Galia Ackerman : La guerre devient une sorte de business pour beaucoup de gens et aussi un moyen d’ascension sociale. Les Russes, dans les régions pauvres, vont avoir une solde en allant à la guerre correspondant à dix fois le salaire moyen dans ces régions.

S’ils meurent au combat, leur famille reçoit des compensations assez énormes. Beaucoup de familles sont ainsi ravies quand leur père, leur époux ou leur fils va à la guerre. S’il revient vivant, c’est très bien car il va être considéré comme un héros. S’il meurt, ces familles peuvent sortir réellement de la misère et avoir un niveau de vie amélioré.

Ceci est couplé à deux autres facteurs :

-       La vie humaine n’a jamais eu beaucoup de valeur en Russie. Le président Poutine avait dit il y a plusieurs mois devant des mères éplorées que leurs fils étaient morts pour la bonne cause. Il a formulé quelque chose d’assez évident pour beaucoup de Russes. La vie est une sorte de loterie et il faut en accepter l’augure.

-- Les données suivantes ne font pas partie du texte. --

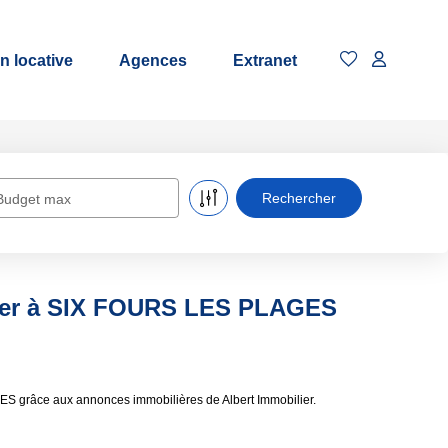
n locative
Agences
Extranet
Budget max
uer à SIX FOURS LES PLAGES
S grâce aux annonces immobilières de Albert Immobilier.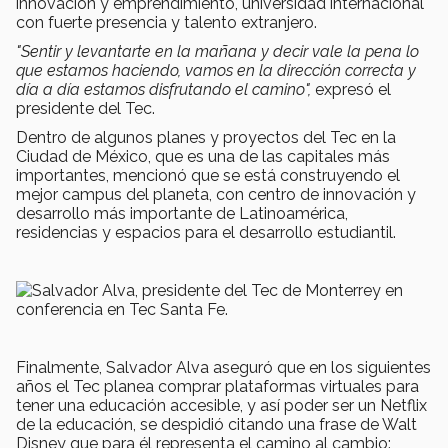
innovación y emprendimiento, universidad internacional
con fuerte presencia y talento extranjero.
"Sentir y levantarte en la mañana y decir vale la pena lo
que estamos haciendo, vamos en la dirección correcta y
día a día estamos disfrutando el camino",
expresó el
presidente del Tec.
Dentro de algunos planes y proyectos del Tec en la
Ciudad de México, que es una de las capitales más
importantes, mencionó que se está construyendo el
mejor campus del planeta, con centro de innovación y
desarrollo más importante de Latinoamérica,
residencias y espacios para el desarrollo estudiantil.
Finalmente, Salvador Alva aseguró que en los siguientes
años el Tec planea comprar plataformas virtuales para
tener una educación accesible, y así poder ser un Netflix
de la educación, se despidió citando una frase de Walt
Disney que para él representa el camino al cambio:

-       La société donne beaucoup de valeur à la mort au combat. Le patriarche Kirill a dit à plusieurs reprises qu’il ne faut pas avoir peur de la mort parce que ceux qui meurent au combat iront au paradis et tous leurs péchés seront lavés. L’idée est que n’importe quel criminel peut devenir un héros, notamment au moment de l’enterrement où il est enterré avec les honneurs militaires.

 A contrario, les classes plus aisées y perdent...

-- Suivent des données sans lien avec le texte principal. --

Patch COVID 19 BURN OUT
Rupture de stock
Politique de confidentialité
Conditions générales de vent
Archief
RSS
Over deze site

Il y a un million de Russes appartenant à la classe moyenne qui sont partis, disons des gens cultivés, instruits, spécialistes de l’informatique, ingénieurs, etc. Ils sont partis en Europe de l’Est, en Arménie, en Géorgie ou encore au Kazakhstan. Eux n’ont pas préparé à l’avance leur départ et ne peuvent pas sortir leur argent des banques russes, ce qui rend leur vie bien difficile. Et puis il y a ceux qui sont restés : ils ne peuvent pas utiliser leur argent comme ils le veulent, envoyer leurs enfants à l’étranger. Quant aux jeunes adultes, ils peuvent difficilement s’inscrire dans les universités occidentales. En Russie, les marchandises provenant de l’Occident sont devenues inaccessibles ou très chères. Les livres étrangers y sont de moins en moins traduits, les artistes étrangers ne s'y produisent plus. Il y a un appauvrissement de la vie culturelle. 

Comment peut-on imaginer le futur des Russes à l'aune de la guerre ?

Il n’y a pas que le côté matériel qui façonne les esprits du peuple russe, mais aussi vingt ans de propagande, de bourrage de crâne de la part du pouvoir, avec une nostalgie très forte de la période soviétique. Certains soutiennent clairement la guerre et d’autres disent que la guerre est mauvaise mais que des Russes sont au front, donc il serait difficile d’aller contre cette guerre sans quoi ils seraient considérés comme de mauvais patriotes.

La plupart des Russes ne se considèrent pas comme des sujets dans l’Histoire, donc ils estiment qu’ils ne peuvent pas être des acteurs importants et empêcher ce qu’il advient.